Due to their resistance to anti-seizure medications, a KD was initiated for eligible participants aged 2 to 17 years with pharmaco-resistant epilepsy. Exclusion criteria included recent antibiotic or probiotic use. A total of 14 patients met the inclusion criteria. The efficacy of the KD was evaluated by tracking changes in seizure frequency, which were recorded daily by parents or caregivers on seizure calendars.
Baseline seizure frequency was compared to that recorded three months after commencing the diet, and participants were categorised as responders or non-responders based on a 50% seizure reduction threshold.
Each child's KD was customized by a specialized dietitian, with a stepwise increase in the fat-to-carbohydrate and protein ratio, typically reaching the optimal ratio within 3 to 6 weeks.
Blood samples were collected pre- and post-KD for glucose and beta-hydroxybutyrate analysis, alongside serum and fecal samples for metabolomic and microbiome studies. Ethical approval was secured, and informed consent was obtained from guardians and, when possible, the children.
Study results
The study cohort comprised 14 children diagnosed with epilepsy, including nine girls and five boys, with a median age of 8.0 years at the initiation of the KD. Epilepsy onset occurred at a median age of 0.6 years, with 10 of the 14 participants experiencing symptoms before their first birthday.

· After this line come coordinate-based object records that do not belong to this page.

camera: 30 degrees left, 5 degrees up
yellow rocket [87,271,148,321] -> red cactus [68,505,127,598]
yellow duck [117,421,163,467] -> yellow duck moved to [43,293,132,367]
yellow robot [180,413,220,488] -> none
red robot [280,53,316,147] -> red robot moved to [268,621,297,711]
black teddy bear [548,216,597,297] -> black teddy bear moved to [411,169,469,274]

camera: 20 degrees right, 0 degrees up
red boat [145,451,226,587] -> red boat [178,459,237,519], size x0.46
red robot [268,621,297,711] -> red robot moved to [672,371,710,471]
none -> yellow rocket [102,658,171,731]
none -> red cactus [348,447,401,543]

Seizure types and aetiologies were classified according to the International League Against Epilepsy (ILAE) guidelines, revealing that most children exhibited multiple seizure types, with a median of 2.0 kinds per patient.
The predominant seizure types were generalized tonic-clonic seizures and focal seizures with impaired awareness. Prior to the KD, participants had trialed a median of six ASMs. At the onset of the diet, the number of concomitant ASMs varied from one to four, with a median of two.

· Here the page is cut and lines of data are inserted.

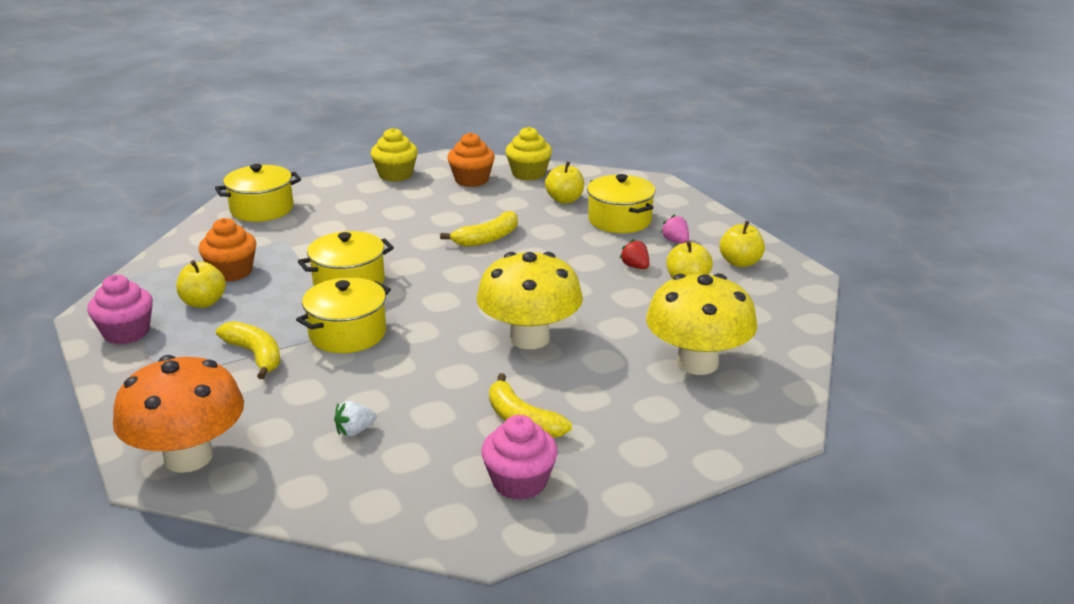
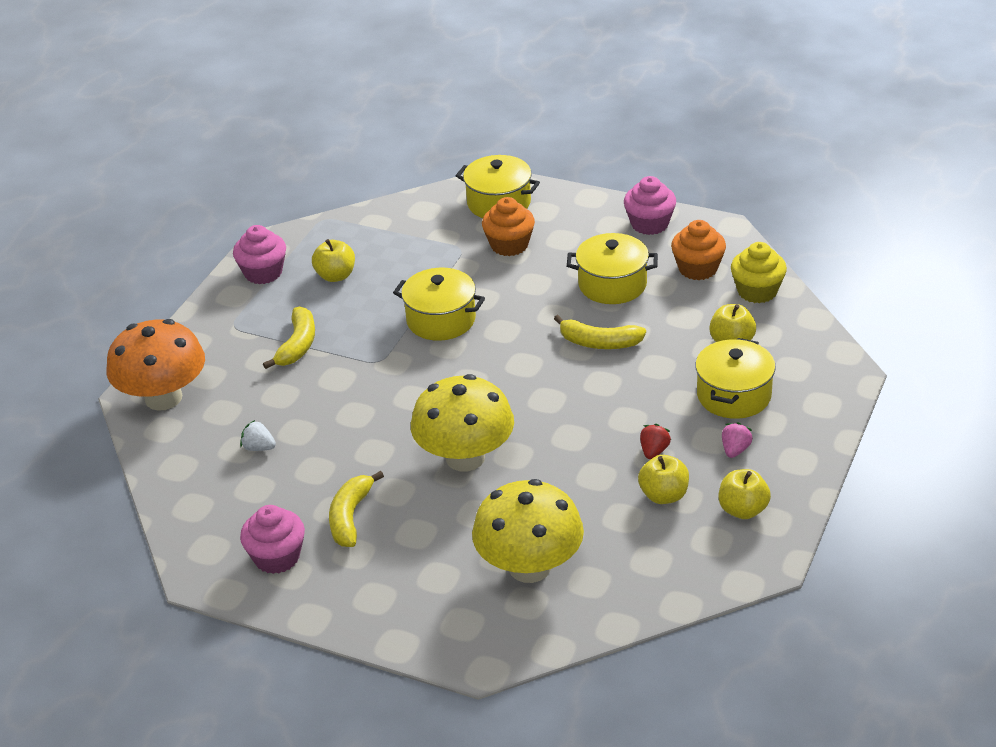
camera: 55 degrees right, 10 degrees up
orange cupcake [199,218,256,282] -> orange cupcake moved to [482,197,535,256]
yellow pot [296,277,391,353] -> yellow pot moved to [567,233,658,304]
yellow cupcake [371,128,418,182] -> pink cupcake [624,176,676,235]

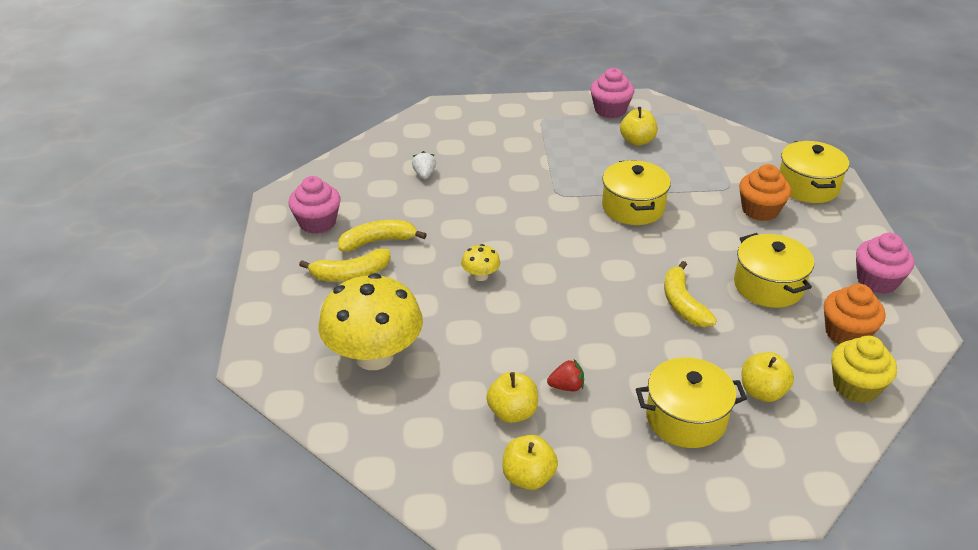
camera: 60 degrees right, 0 degrees up
orange mushroom [107,319,205,411] -> none
yellow banana [263,306,315,369] -> yellow banana moved to [299,249,390,281]
yellow mushroom [411,374,514,472] -> yellow mushroom [461,244,500,281], size x0.42
pink strawberry [722,422,753,458] -> none

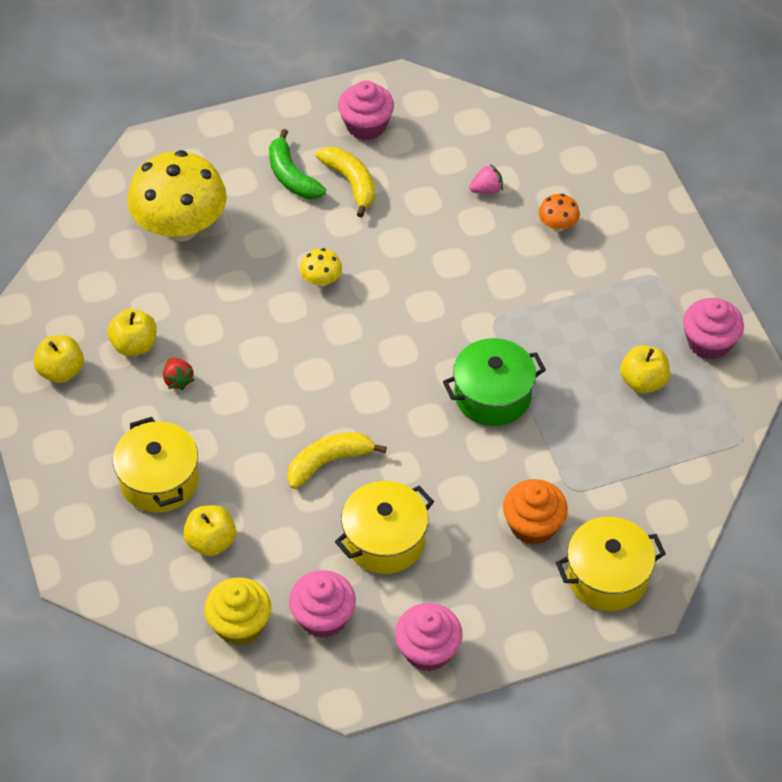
camera: 75 degrees right, 15 degrees up
yellow banana [299,249,390,281] -> green banana [269,129,326,199]
white strawberry [412,151,436,179] -> pink strawberry [469,164,503,194]
yellow pot [602,160,671,225] -> green pot [443,338,546,426]
orange cupcake [824,284,886,344] -> pink cupcake [289,570,356,638]
none -> orange mushroom [539,194,580,232]

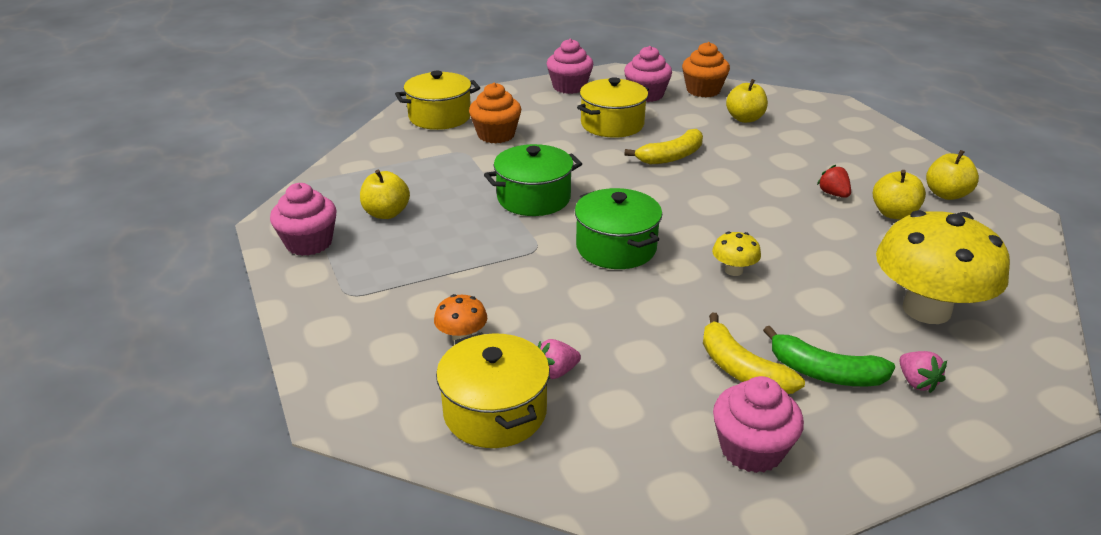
camera: 175 degrees right, 20 degrees down
yellow pot [113,417,199,513] -> yellow pot moved to [436,332,550,448]
yellow cupcake [204,577,271,645] -> orange cupcake [682,42,730,97]
green banana [269,129,326,199] -> green banana turned 150 degrees clockwise [763,326,895,386]
none -> green pot [575,188,662,269]
none -> pink strawberry [899,351,947,393]

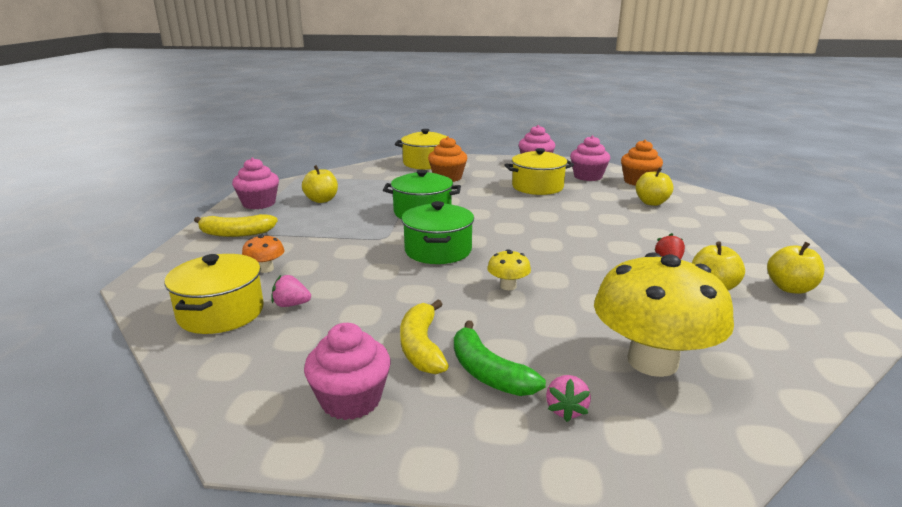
camera: 30 degrees right, 10 degrees down
yellow banana [624,129,703,164] -> yellow banana moved to [194,214,278,237]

The most frequently used ASMs included valproic acid and clobazam. While the goal was to maintain stable ASM dosages for the initial three months of the KD, some adjustments were necessary due to adverse effects, including reductions in doses of topiramate and valproate for a few children.
At the three-month mark on the KD, the mean ratio of fats to carbohydrates and proteins was 3.5 (±SD 0.4), ranging between 3:1 and 4:1. Half of the participants (seven children) were classified as responders, demonstrating a seizure reduction of 50% or more.

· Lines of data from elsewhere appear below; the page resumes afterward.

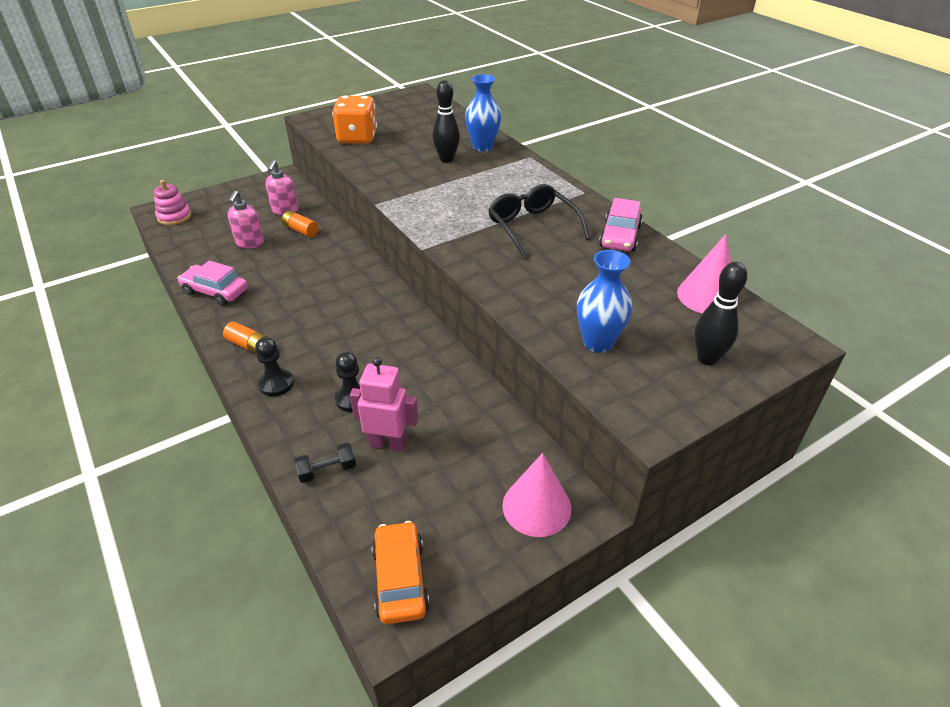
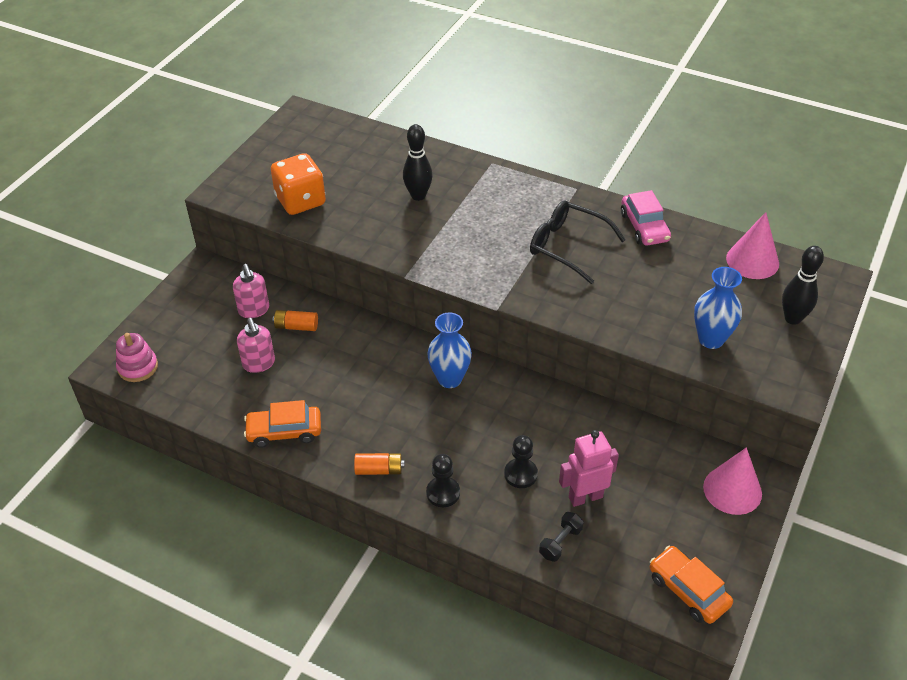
camera: 30 degrees left, 5 degrees up
pink car [177,260,248,306] -> orange car [244,400,321,448]
blue vase [465,74,501,151] -> blue vase moved to [427,312,472,388]

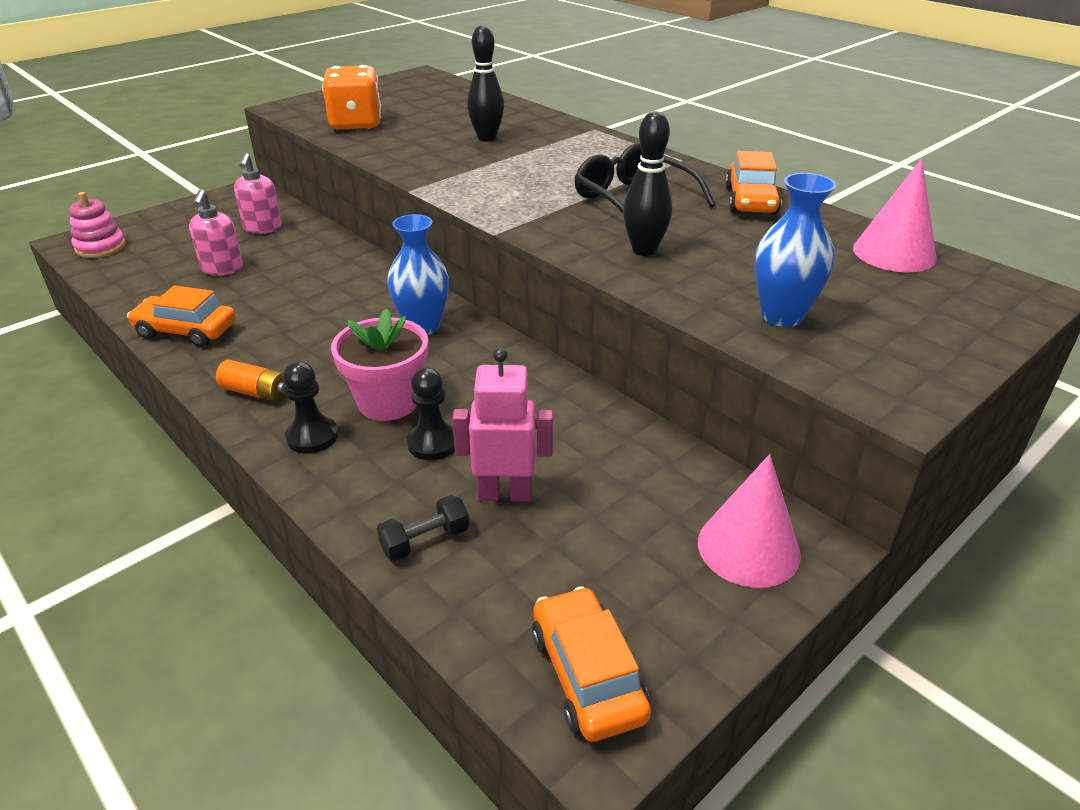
camera: 20 degrees right, 10 degrees down
orange battery [273,310,318,331] -> none
pink car [621,190,671,246] -> orange car [725,151,782,215]
black bowling pin [782,246,824,325] -> black bowling pin moved to [623,111,672,256]
none -> pink flower pot [331,308,428,421]

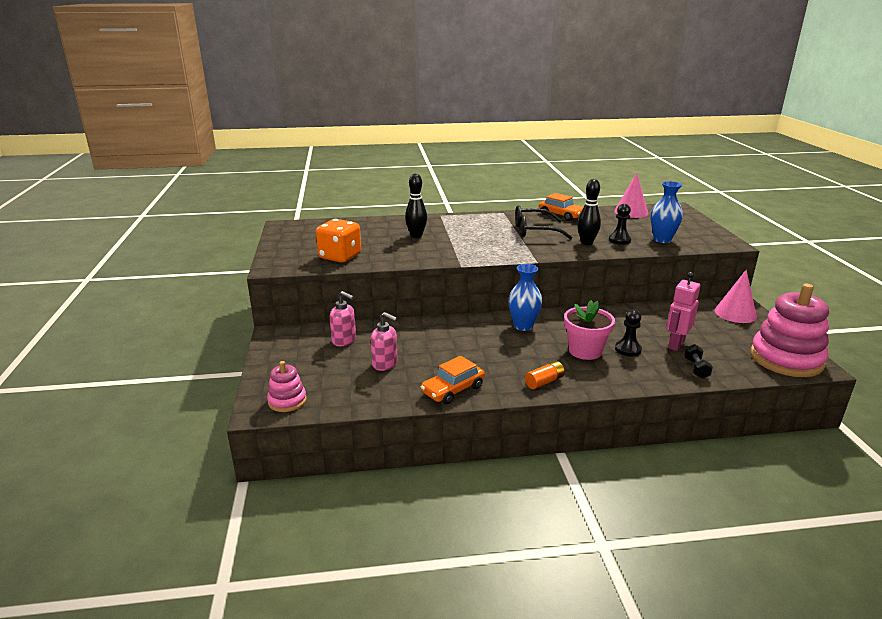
camera: 55 degrees left, 10 degrees down
black pawn [283,361,338,453] -> black pawn moved to [609,204,631,245]
orange car [532,586,651,742] -> pink stacking toy [750,284,829,377]

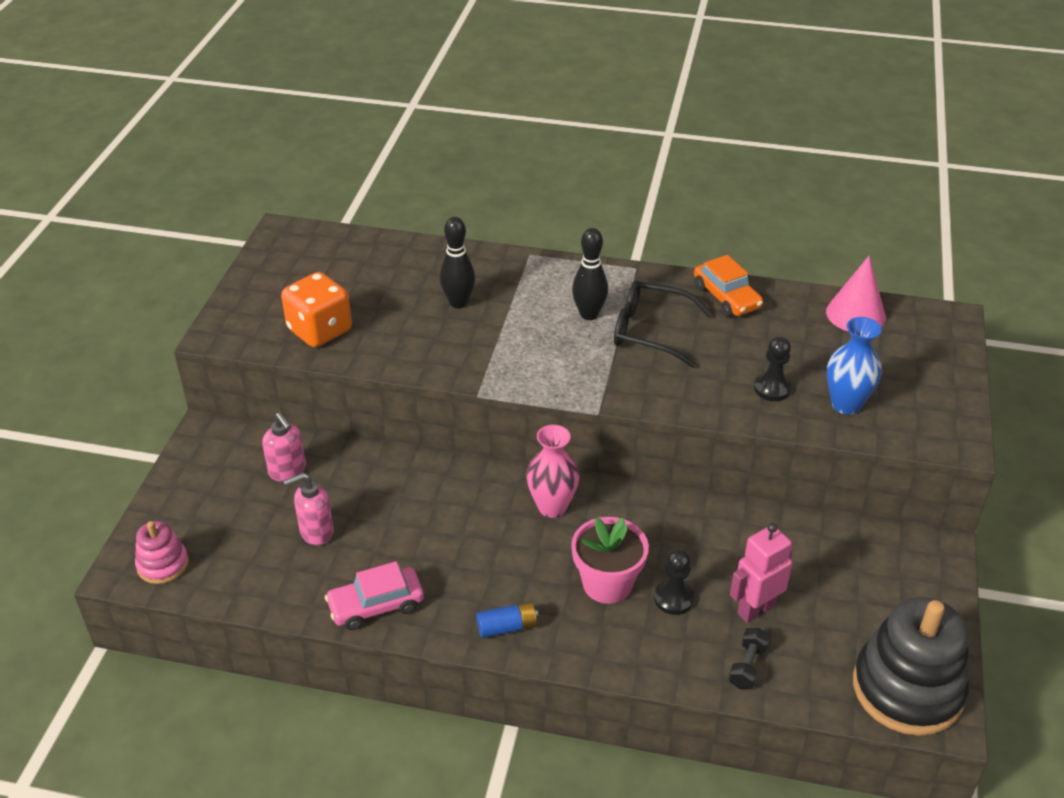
camera: 20 degrees right, 15 degrees up
pink soap dispenser [371,312,398,371] -> pink soap dispenser turned 105 degrees clockwise [283,473,334,545]
orange car [421,356,485,404] -> pink car [325,561,424,630]
blue vase [508,264,542,331] -> pink vase [526,425,580,518]
orange battery [525,361,565,389] -> blue battery [476,602,539,638]
black bowling pin [577,179,601,245] -> black bowling pin moved to [572,228,608,320]
pink cone [715,270,757,323] -> none
pink stacking toy [750,284,829,377] -> black stacking toy [853,597,970,736]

The median level of beta-hydroxybutyrate (β-OHB) among responders was 5.2 mmol/L, compared to 4.9 mmol/L in non-responders, which was not statistically significant.
The analysis of metabolomic profiles highlighted significant changes related to dietary treatment. Variance was largely attributed to the dietary intervention, with notable differences between responders and non-responders.
A total of 995 metabolites were detected, with 345 showing significant changes attributed to the KD. Among these, ketone bodies such as 3-hydroxybutyrate and acetoacetate increased significantly, while glucose levels decreased as expected. Additionally, metabolic pathway analyses revealed eight significantly altered pathways, primarily involving fatty acids.
Conclusions
To summarize, this investigation reveals significant alterations in metabolites, including lipid pathways and vitamins, linked to gut microbiota and seizure response. Notably, four plasmalogens correlated positively with seizure reduction, while propionate and thymol sulfate were identified as beneficial metabolites.
Conversely, certain diacylglycerols and gamma-glutamyl amino acids showed negative correlations with seizure frequency.
Four gut microbial species, especially from the genus Alistipes, positively correlated with beneficial metabolites, while specific strains of Escherichia coli and infant-type Bifidobacteria negatively impacted seizure reduction, highlighting the importance of gut microbiota balance during KD in epilepsy treatment.